One of the changes we see coming is increasing reliance on expertise from MWM vendors. It’s one of the reasons we focus on the operational research and ‘human ingenuity’ and expertise areas of our engineering teams. The application of MWM software features is just as important — if not more important — as the feature itself. We’ve sat in front of dozens of organisations that are switching away from a vendor because they believe a solution can’t do what they require. It turns out that it probably can — but the vendor simply doesn’t care and hasn’t educated the client on the capability of the solution. They sold their solution 3 years ago and moved on, with no ongoing investment or interest in that business in the intervening years. It’s a flawed model and one that savvy businesses are increasingly waking up to. It’s why we always set out with being a 5–10 year solution partner for a customer. It necessitates ongoing interaction, understanding — and most importantly, interest in the customer.

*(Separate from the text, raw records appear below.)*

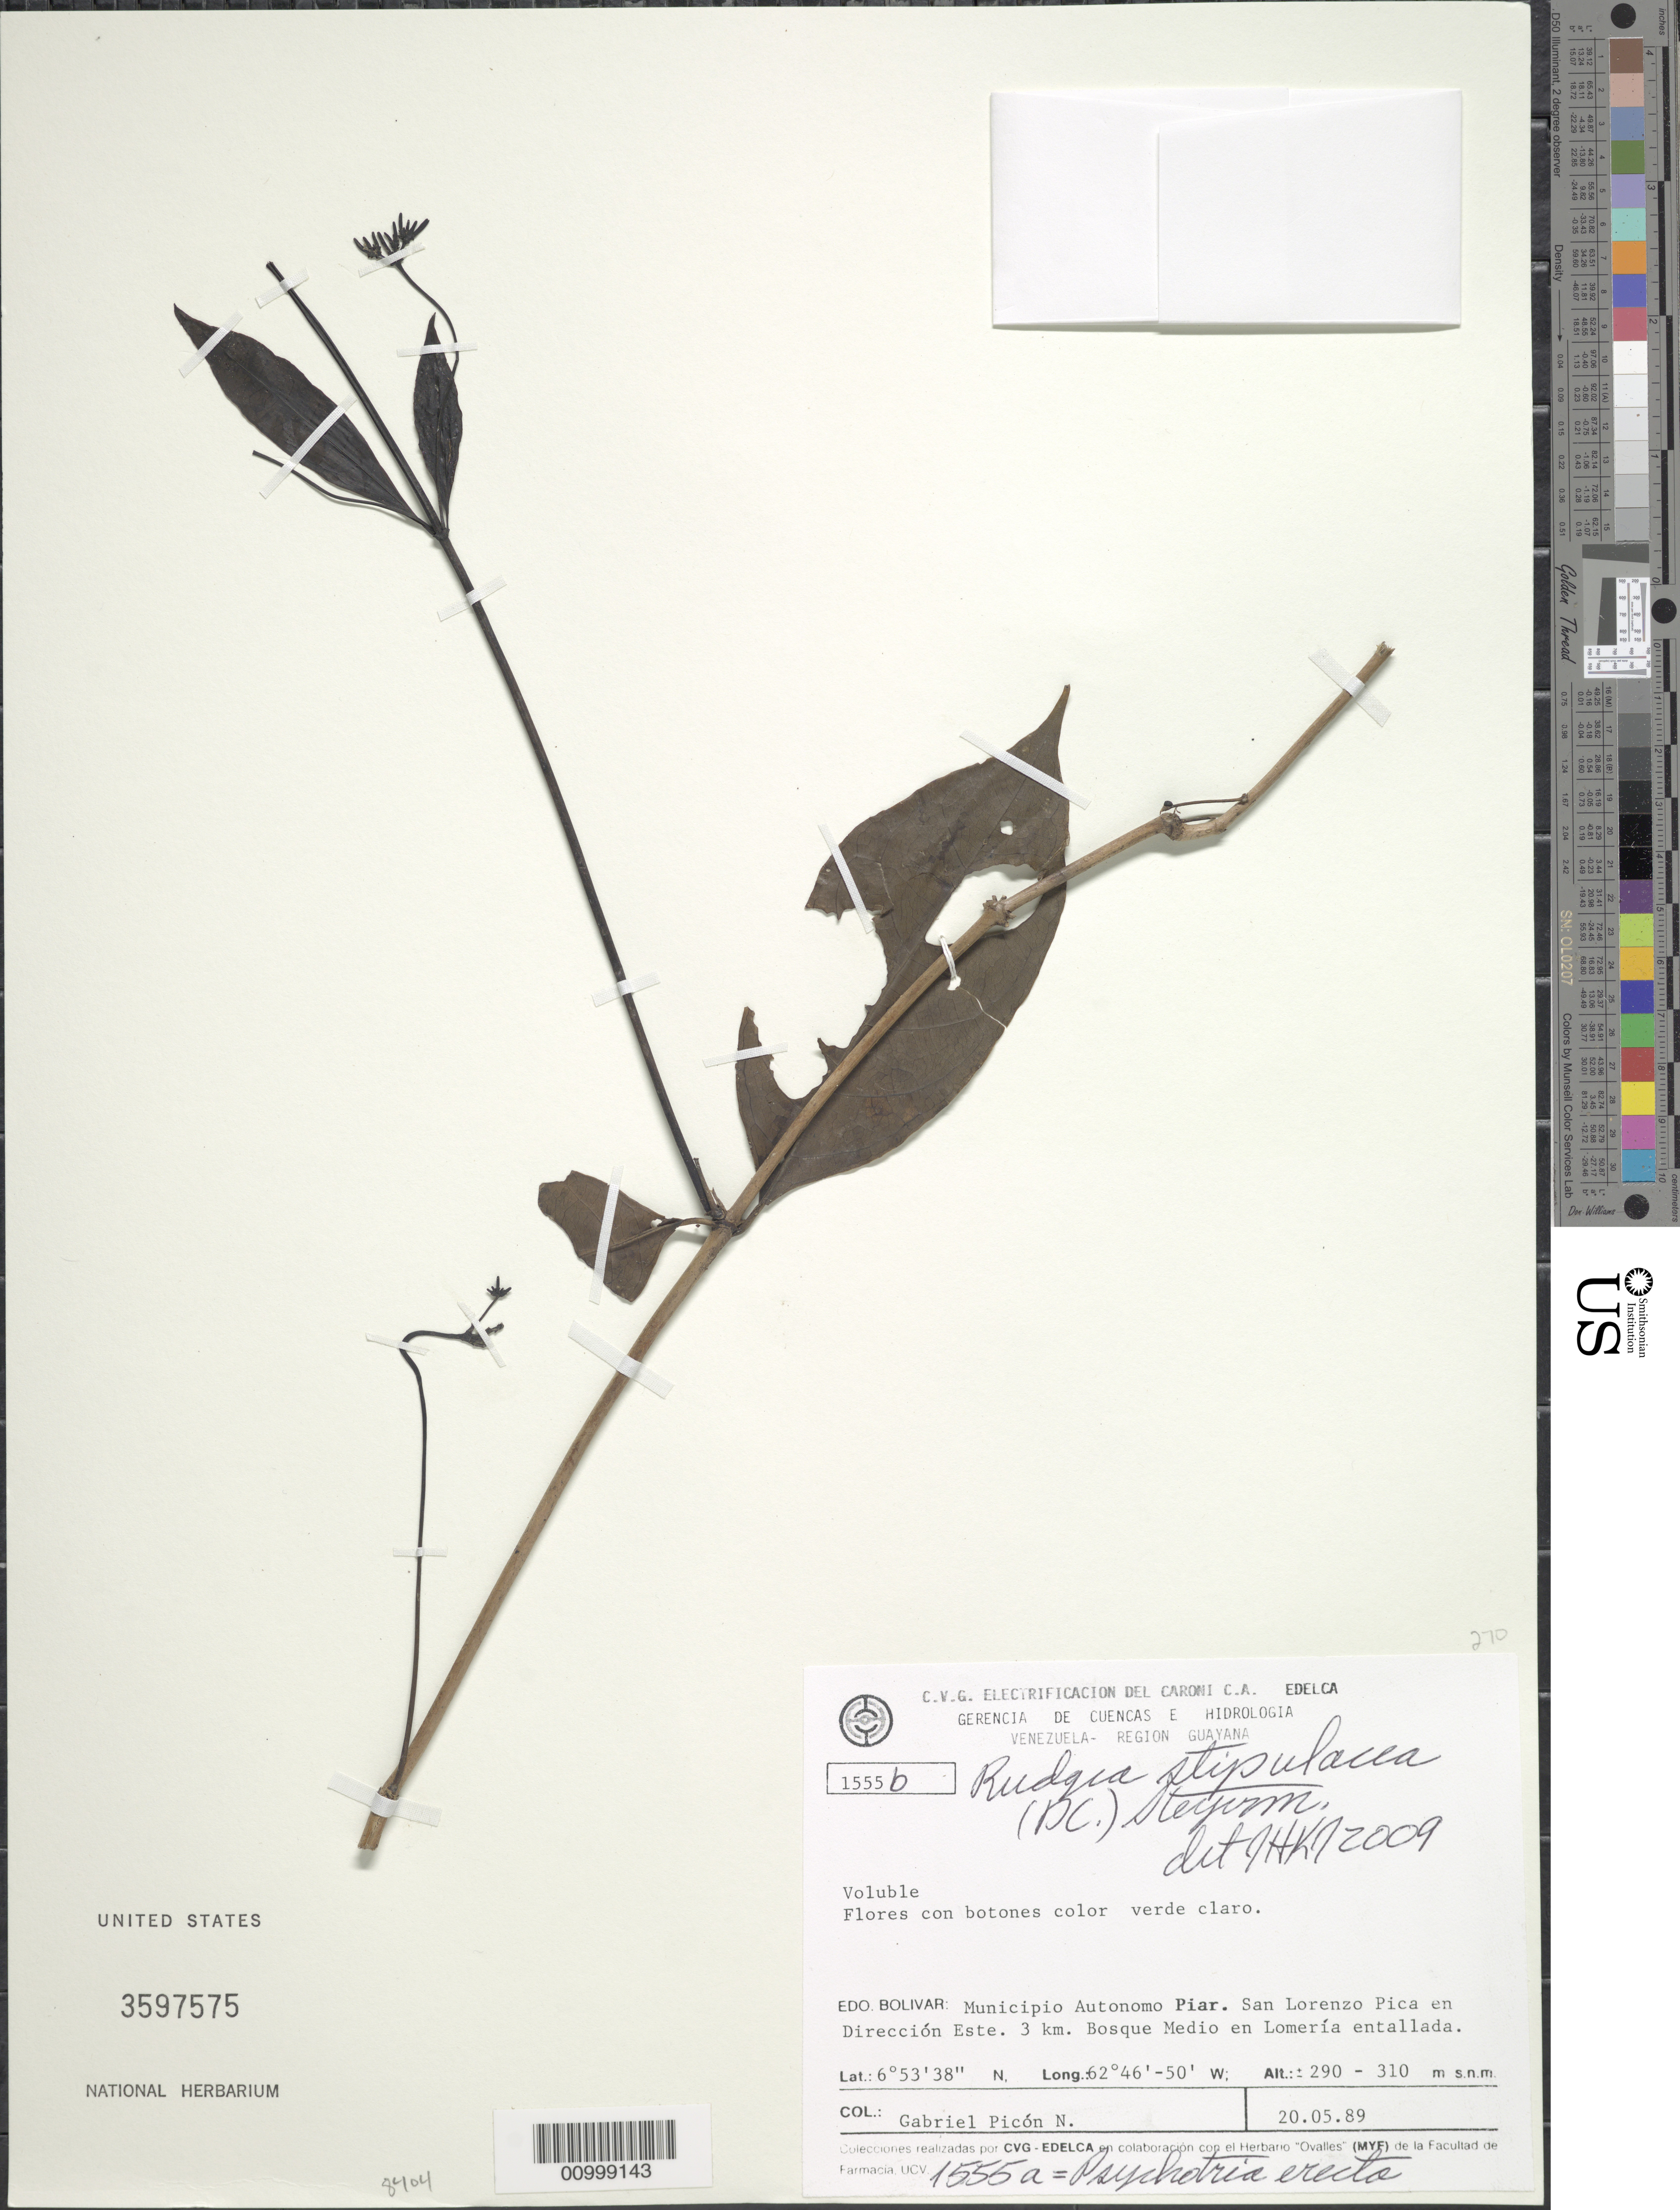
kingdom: Plantae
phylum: Tracheophyta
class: Magnoliopsida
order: Gentianales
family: Rubiaceae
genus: Rudgea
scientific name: Rudgea stipulacea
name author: (DC.) Steyerm.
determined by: Kirkbride, J. H.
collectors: G. Picón Navas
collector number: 1555 b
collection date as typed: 20-May-89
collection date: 1989-05-20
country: Venezuela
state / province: Bolívar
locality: Municipio Autonomo Piar. San Lorenzo Pica en Direccion Este. 3 km.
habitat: Bosque Medio en Lomeria entallada.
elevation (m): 290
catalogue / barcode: US 3597575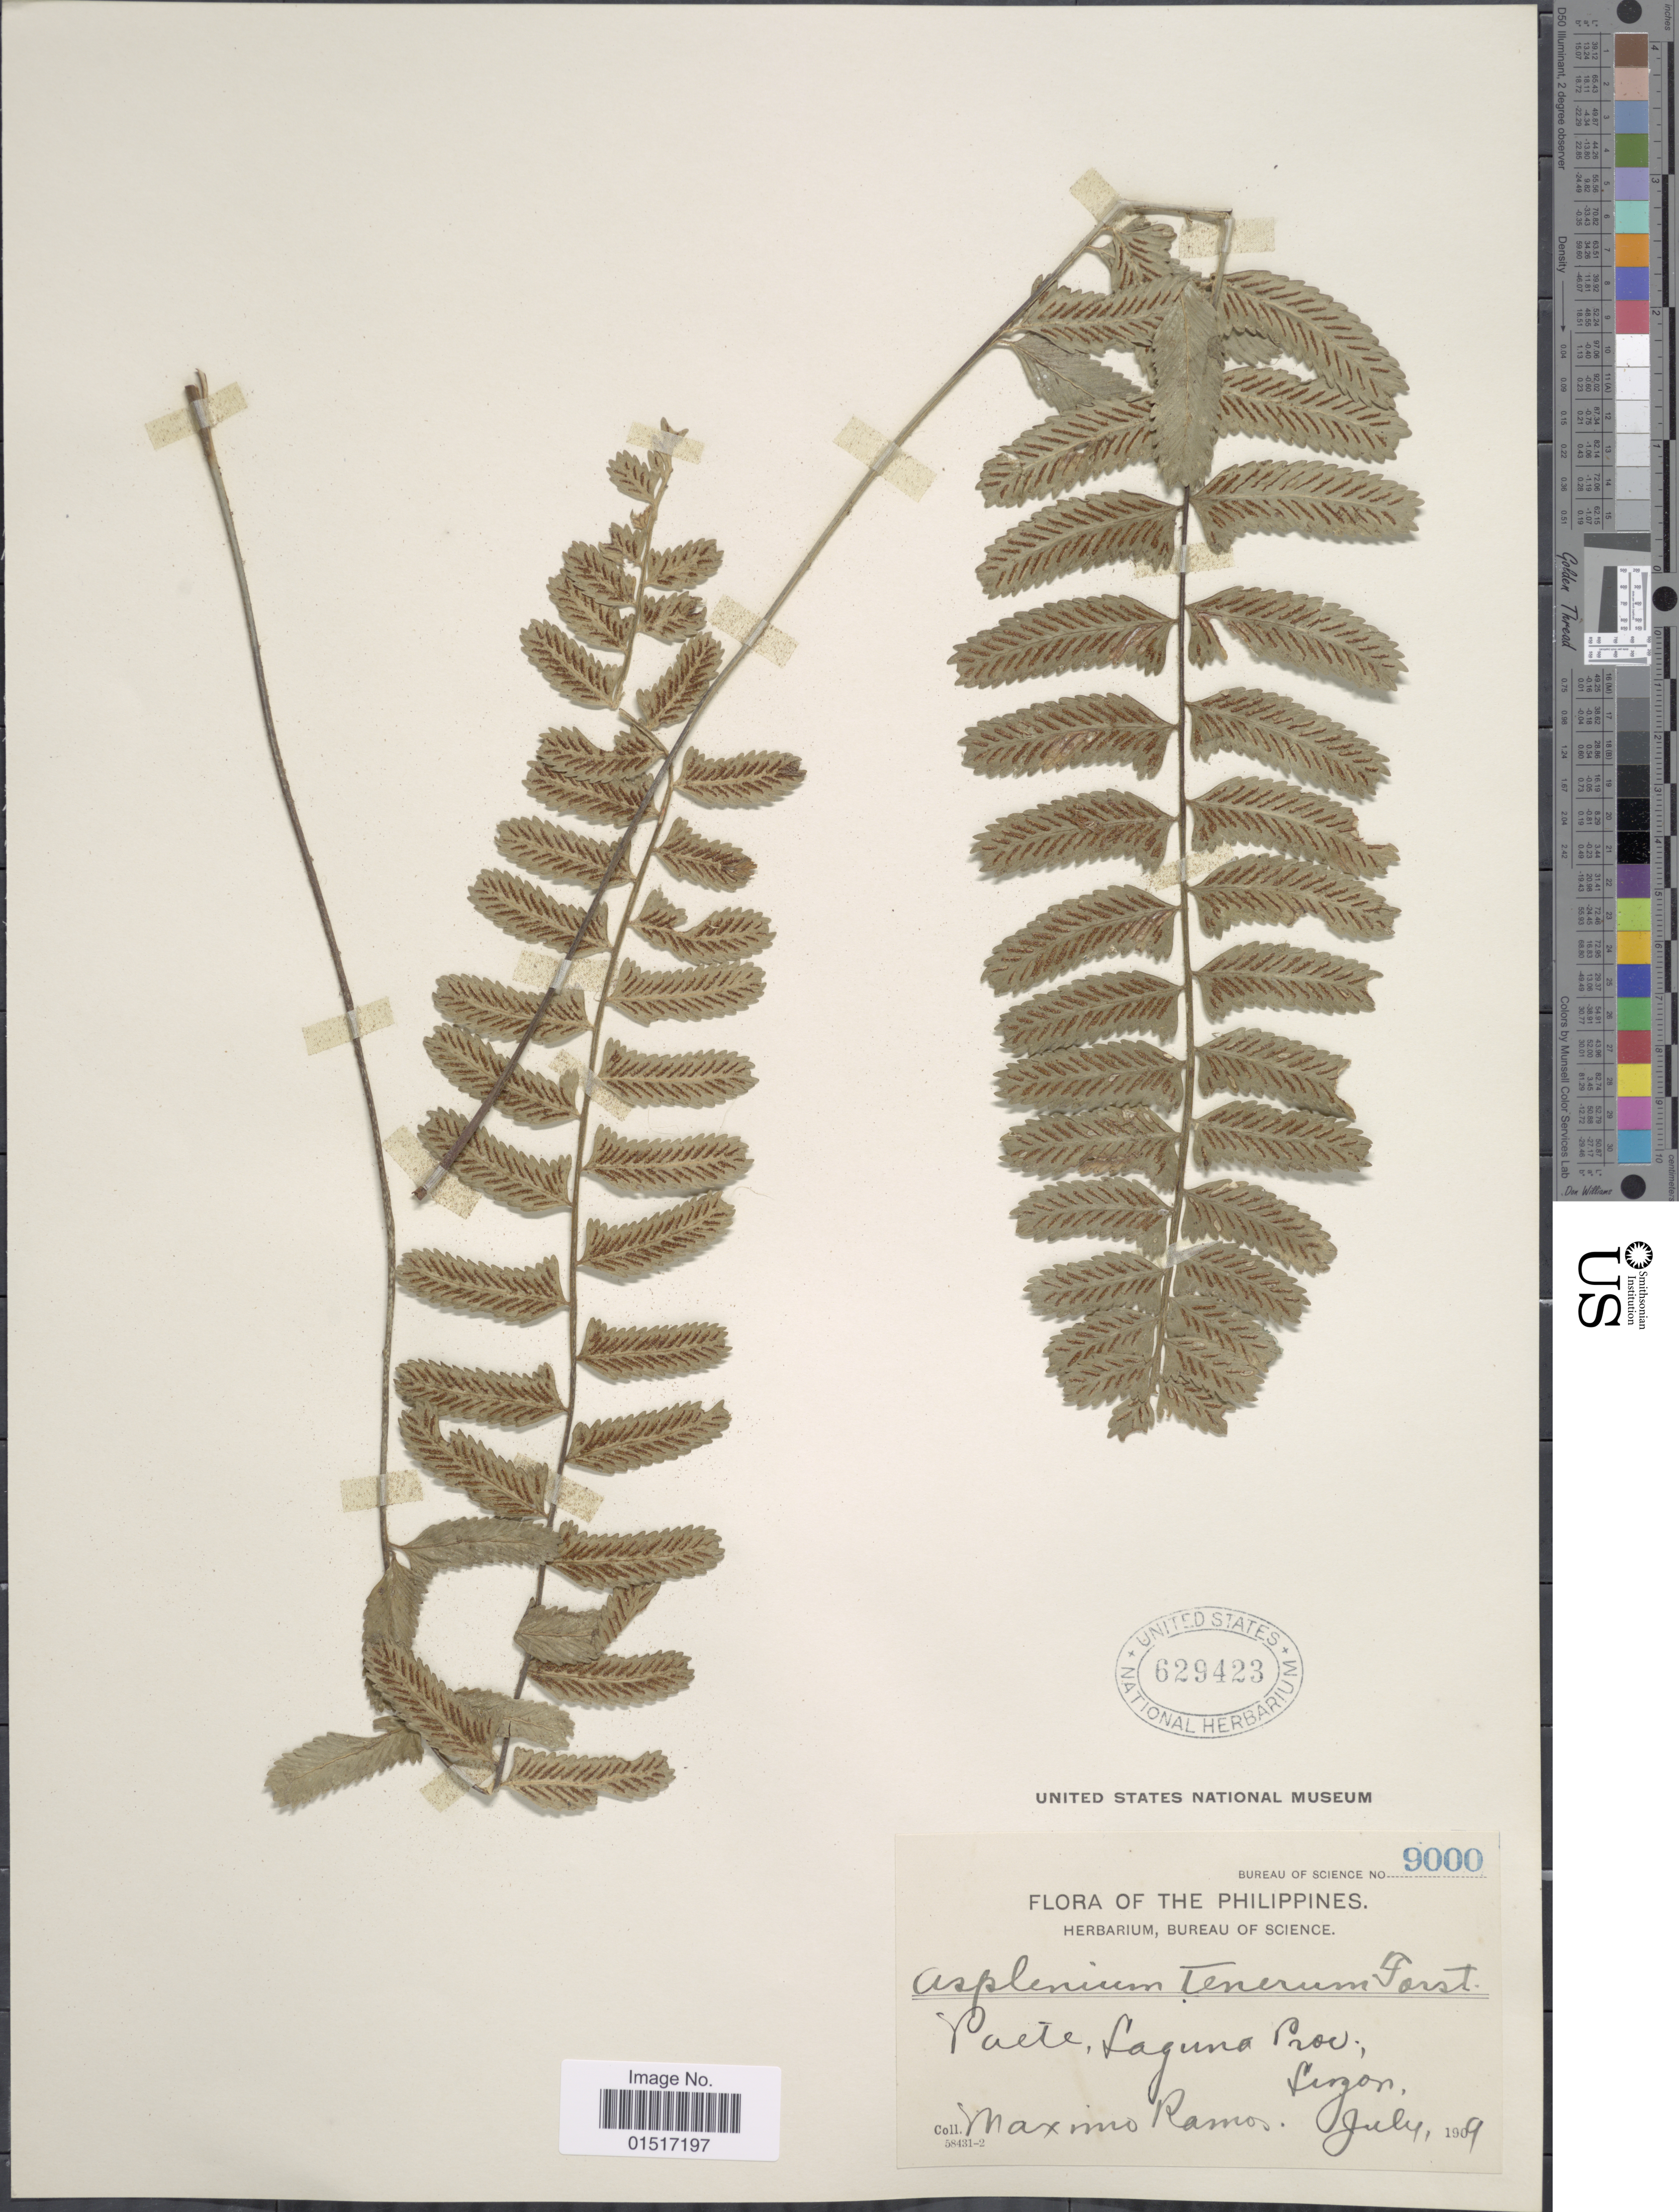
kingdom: Plantae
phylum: Tracheophyta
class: Polypodiopsida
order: Polypodiales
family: Aspleniaceae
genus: Asplenium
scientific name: Asplenium tenerum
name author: G. Forst.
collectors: M. Ramos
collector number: Bureau of Science 9000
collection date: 1909-07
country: Philippines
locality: Paete, Laguna Prov., Luzon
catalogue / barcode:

Another prescient requirement of MWM solutions is in supporting the operating model of an organisation — not mandating it. Some vendors are increasingly switching on to this and it’s something we’ve baked into our offerings from day 1. Technology has to be seen as an enabler for organisations and too many offerings out there constrict a business into operating the way the software mandates. Nowhere is this illustrated more than in ‘off the shelf’ scheduling software — a particular sore topic for ourselves. We’ve sat in front of dozens of organisations that explain “yes we have automated scheduling .. no it’s not used to its full potential .. well actually it’s not really been successfully deployed .. well in truth it was bought 2 years ago and turned off after 6 months .. no-one could understand what it was doing”. It’s a great example of technology losing sight of the problem it’s solving. Scheduling software might be great at delivering the most mathematically ‘optimal’ set of routes for field workers — but is that the goal of the business? Or is the goal of the business to keep its current processes, and established methods of operation, but optimise those? MWM solutions in today and tomorrow’s landscape needs to shape shift to support the organisation and codify and automate the processes and methods that business has honed and implemented.

A final prediction — this future phase has to recognise the potential for competing modules. We know that our off the shelf MWM solution Unity has some incredibly powerful analytics, reporting and MI features. But sometimes we come across customers that have chosen to integrate Tableau or PowerBI or Birst as their organisation wide analytics platform. Understanding that there are products that solve certain parts of a customer’s problem better than you can is a key take-away realisation for MWM vendors. The days of ‘one stop shops’ are over. Never has the phrase ‘jack of all trades, master of none’ been more relevant than today.